Improvvisamente non si parla più di federalismo fiscale e tutti sembrano essersi accorti, ora che la legge ordinaria è in Parlamento, che qualcosa non va. O meglio, qualcuno leggendo bene il testo si è accorto che alla fine chi ci rimette è sempre il meridione d’Italia e ovviamente la Sicilia, colonia romana prima, quindi savoiarda e oggi colonia italiana.
Il problema delle riforme costituzionali è sempre un’arma a doppio taglio e chi le propone, vedi Berlusconi, sembra avere in mente uno stato dove il capo del governo sia allo stesso tempo re e imperatore.
Lombardo, presidente autonomista, in questo contesto politico che lo vede emarginato dalla grandi decisioni nazionali, sembra attratto dalla sirene leghiste che stanno giocando come il gatto con  il topo e non sembra aver realizzato che la legge ordinaria sul federalismo fiscale modifica sostanzialmente le disposizioni statutarie e quindi è incostituzionale, almeno per la Sicilia in quanto lo statuto può essere modificato solo con legge costituzionale.
Lombardo pensa di “dettare” le sue condizioni pur consapevole che, come già accaduto, alla fine Berlusconi e Bossi faranno quello che hanno in mente. O meglio, Berlusconi darà a Bossi quello che vuole.
E la Sicilia?
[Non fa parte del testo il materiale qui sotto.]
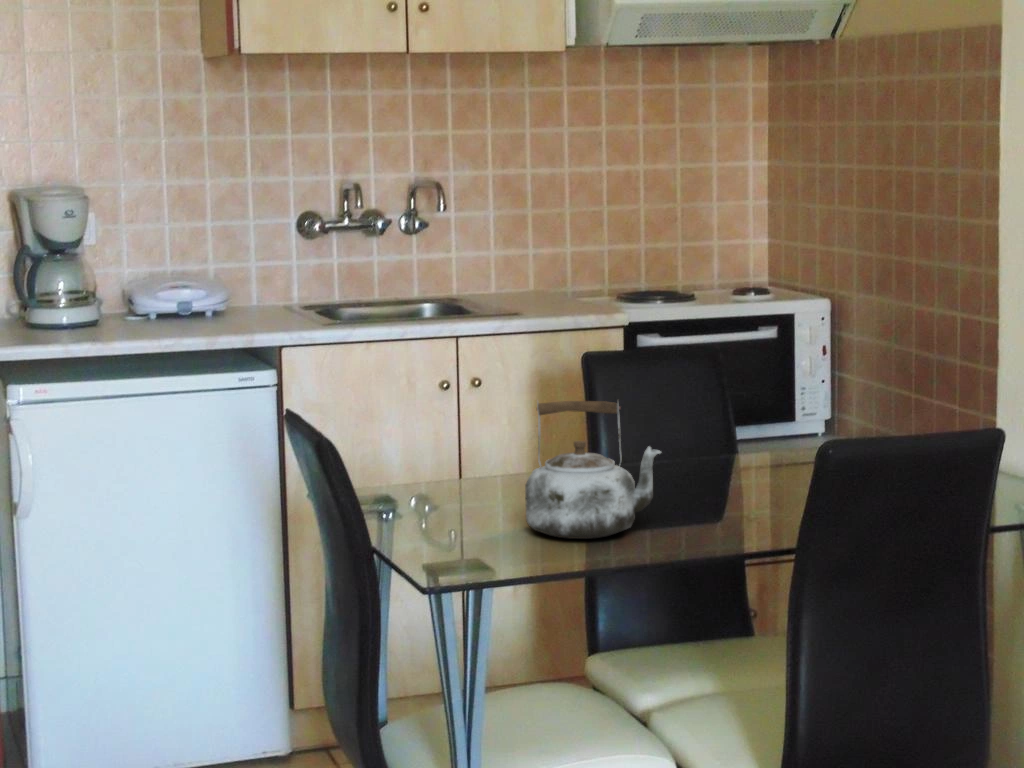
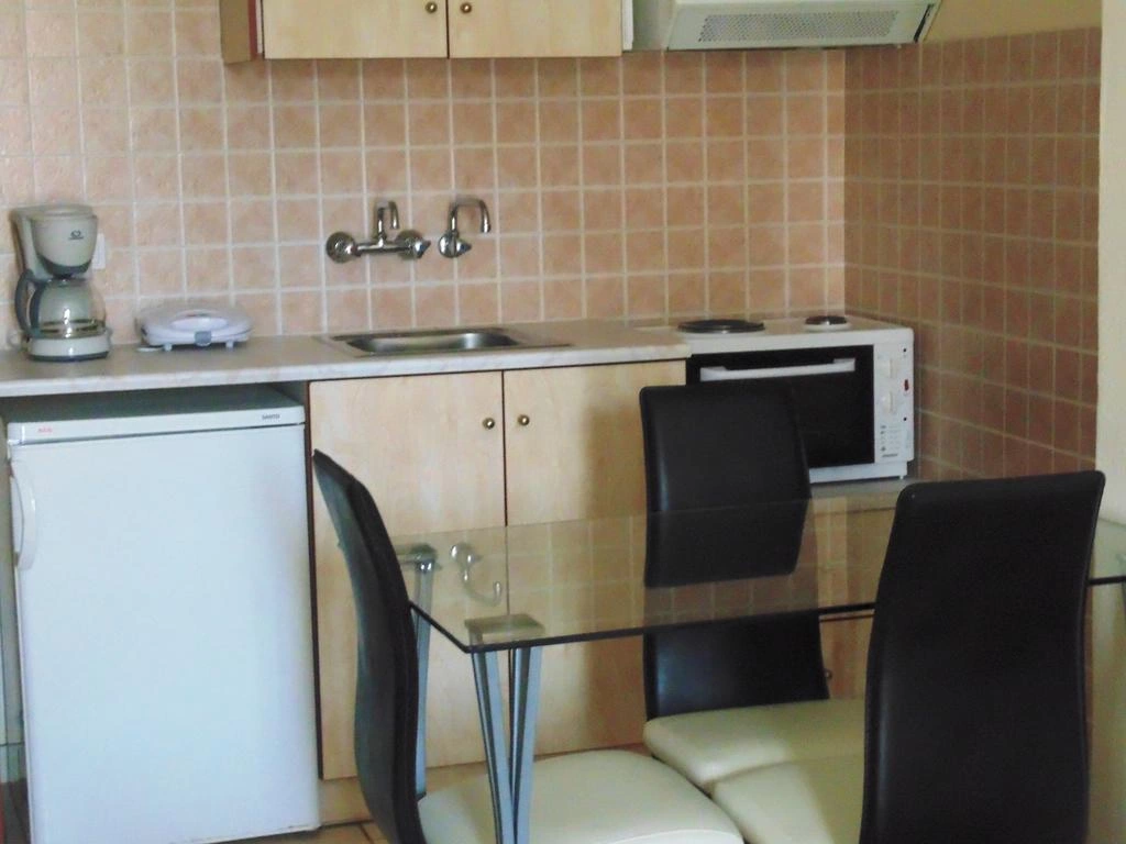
- kettle [524,398,663,540]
Rimarrà ad aspettare l’uomo del “rinascimento” visto che fino ad oggi la classe politica siciliana non ha dato ai siciliani nessun “vero e convinto” politico di spessore siciliano e sicilianista che sapesse prendere il toro per le corna e iniziare una battaglia con lo stato per l’applicazione dello Statuto … nella sua interezza.
Lombardo fino a qualche tempo fa era tra quelli più convinti, con Miccichè, di “aggiornare” lo Statuto, da quando è presidente della Regione sembra aver cambiato registro e afferma che non bisogna toccarlo ma applicarlo, salvo poi affermare che si forse alcune modifiche sono necessarie. Una dimostrazione unica di coerenza politica.
Rimane il dubbio per alcuni “ascari”:  attuare lo Statuto secondo esigenze stataliste o regionali. Ecco il vero problema. Fin qui nessuna battaglia per il diritto costituzionale è mai stata iniziata dalla casta siciliana, troppo legata agli interessi di Roma capitale e, come affermato dal Questore di Palermo Caruso in una intervista rilasciata al quotidiano La Sicilia il 22 agosto scorso 2008, una parte di essa ancora con mani e piedi legati …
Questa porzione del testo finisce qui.